There has been a leak in my bathroom ceiling since January. First, my superintendent duct taped it and called it a day. When the leak persisted a few months later chewing away and leaving behind its brown drool another man came over to caulk and spray paint it. It has dripped here and there since, but nothing strong enough to warrant a useless phone call to my landlord.
Then, at 3 in the morning three weeks ago, a flood the color of urine poured from my vent. The leak was so great that it crawled to my kitchen and living room ceilings. It stopped after 90 minutes, after three ruined towels and 10 destroyed books.
"The guy above you forgot to turn off his bathtub," my super said the next morning, as was his response to all three incidents. And then his other usual reply: "Someone will be in touch to fix it."
To my luck, the tenant living exactly one apartment over from mine was moving out. We have the same size apartments, except his is a studio. I called management to see if I could switch.
"I'm done dealing with this leak," I said, trying not to unleash my anger (I don't want to end up homeless).
They thought about it for a week, finally acknowledged that I was a respectful and punctual tenant, and then said I could move. The only catch: rent would be an extra $150 per month.

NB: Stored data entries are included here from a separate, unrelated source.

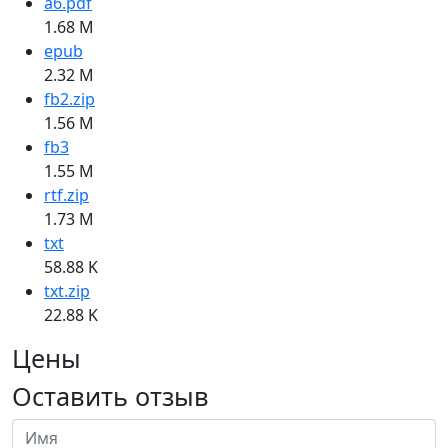
a6.pdf
1.68 M
epub
2.32 M
fb2.zip
1.56 M
fb3
1.55 M
rtf.zip
1.73 M
txt
58.88 K
txt.zip
22.88 K
Цены
Оставить отзыв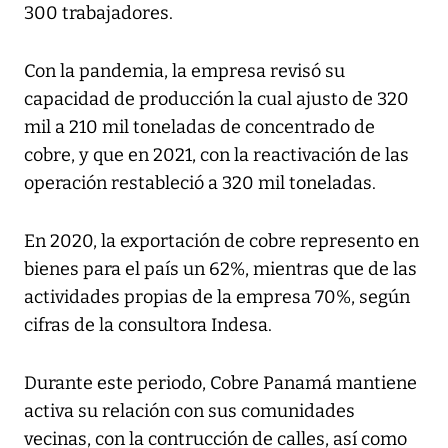
300 trabajadores.
Con la pandemia, la empresa revisó su
capacidad de producción la cual ajusto de 320
mil a 210 mil toneladas de concentrado de
cobre, y que en 2021, con la reactivación de las
operación restableció a 320 mil toneladas.
En 2020, la exportación de cobre represento en
bienes para el país un 62%, mientras que de las
actividades propias de la empresa 70%, según
cifras de la consultora Indesa.
Durante este periodo, Cobre Panamá mantiene
activa su relación con sus comunidades
vecinas, con la contrucción de calles, así como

I currently live alone in a one-bedroom apartment on the Upper East Side in "Yorkville." My rent isn't as expensive as the rest of the island even with the extra amount I'd still be paying less than half of the average monthly rent for New Yorkers: $3,459 (a 3 percent jump compared to last year, according to Citi Habitats). But it's still a lot of money for a freelance writer with college loans.
My brimming irritation boiled over.
After letting me semi-politely vent, Management replied calmly.
"This is a business Sarah, and this is Manhattan," he said. "We're not here to make you a home."
I'm used to this kind of do-or-die capriciousness. Since I'm not willing to move back into a borough, and because it's too expensive to move anywhere else in Manhattan, I bit the bullet and said, "Fine."
"Great," he said. "Be out by tomorrow night."
It's no surprise that space is sparse here. People rent back yards for $100 an hour (wedged between two walls in the East Village on Ludlow Street, the "Timeshare Backyard" is a verdant refuge of open land, stocked with all kinds of backyard essentials: charcoal grill, plastic coolers, lounge chairs and hula hoops ...) or visit crowded parks if they're nostalgic for greenery.
Similarly, if people want to make a home here, they need to live with others or be willing to pay for their own space. That said, the current craziness of New York rent is particularly high right now.
The last time rents shot up this much, they were tied to a strong economy, low unemployment and booming business on Wall Street. But Manhattan rental prices seem to be divorced from the larger economic picture at the moment.
There is evidence that rising rents are driving prospective renters into the sales market. "Now's the time to buy!" I hear a lot of people say. But for me, and many others, buying a home here is not an option.
While sky-high rents hit new heights in July, the vacancy rate widened for the second month in a row, meaning rents may have reached their tipping point (the vacancy rate reached 1.2 percent, up from 1.01 percent in June and up from 0.86 percent last July). With substantially more inventory on the market in what is usually a very busy rental month, I'm hoping that lower rents might be around the corner. But who knows
After writing out a hefty check to my landlord, I spent Thursday lugging my stuff ten feet away. Sometimes when I feel myself leaning toward the miserable cynicism Manhattan tends to worm out of people, I repeat something good in my head to remind myself why I love living here.
I thought: I love NY for its culture and people. I love it for its ruthlessness, albeit emotionally and financially expensive at times. I love it for its nooks and crannies of beauty and kindness. Mostly, I love NY because if I can make it here, I can make it anywhere.